La Chiesa Nel Rinascimento

Roma preda dei lanzichenecchi

La prima metà del Cinquecento è segnata dallo scontro tra le grandi potenze europee per la conquista della supremazia. Con l'acquisizione dei domini spagnoli, l'immenso impero di Carlo V è diventato un pericolo per la Francia, che ne è accerchiata. Per proseguire la lotta, dopo la sconfitta di Pavia, Francesco I forma un'alleanza con una serie di stati minori, come Venezia, Firenze e lo Stato della Chiesa. Quest'ultimo subisce le conseguenze più gravi: le truppe mercenarie imperiali dei lanzichenecchi  puntano su Roma, con la prospettiva di un bottino favoloso, devastando tutto ciò che incontrano sul loro cammino. Il saccheggio della città e l'assedio al pontefice (Clemente VII, cioè Giulio de' Medici, nipote di Lorenzo il Magnifico) asserragliato in Castel Sant'Angelo, si concluderanno solo otto mesi dopo, quando lo scatenarsi di un'epidemia di peste costringerà le truppe imperiali ad abbandonare la città.

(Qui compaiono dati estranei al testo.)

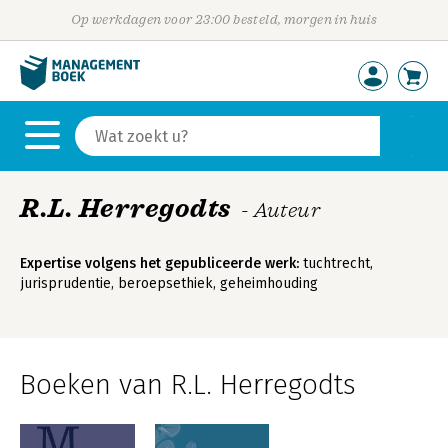
Op werkdagen voor 23:00 besteld, morgen in huis
R.L. Herregodts
- Auteur
Expertise volgens het gepubliceerde werk:
tuchtrecht,
jurisprudentie, beroepsethiek, geheimhouding
Boeken van R.L. Herregodts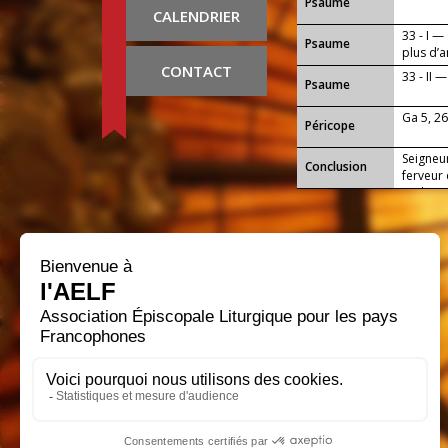
Psaume
CALENDRIER
33 - I —
Psaume
plus d’
CONTACT
33 - II 
Psaume
Ga 5, 26
Péricope
Seigneur
Conclusion
ferveur
et d’aim
notre S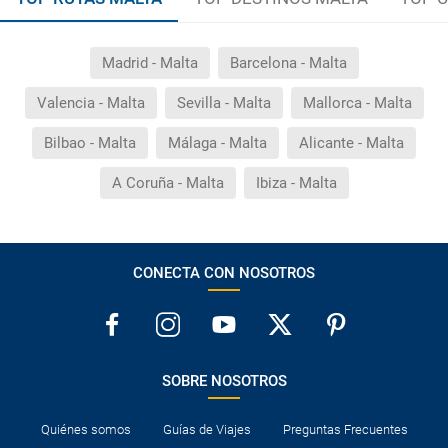
Madrid - Malta
Barcelona - Malta
Valencia - Malta
Sevilla - Malta
Mallorca - Malta
Bilbao - Malta
Málaga - Malta
Alicante - Malta
A Coruña - Malta
Ibiza - Malta
CONECTA CON NOSOTROS
SOBRE NOSOTROS
Quiénes somos
Guías de Viajes
Preguntas Frecuentes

Benché annunciata per tempo da molti segnali, la sciagura colse Roma impreparata, nondimeno bisogna pur dire che nessuno poteva immaginarla così terribile. Quando i lanzichenecchi arrivarono sulla sommità di Monte Mario, il conestabile di Borbone li arringò: "Se mai vi è capitato di pensare al saccheggio di una città per guadagnare ricchezze e tesori, eccovela! È la più ricca: la signora del mondo". Quei 30.000 uomini stanchi, laceri, affamati e pieni di livore guardarono Roma ai loro piedi immersa nel pulviscolo d'oro del tramonto. E continuarono a guardarla mentre improvvisavano un accampamento sulle colline tra Monte Mario e il Gianicolo.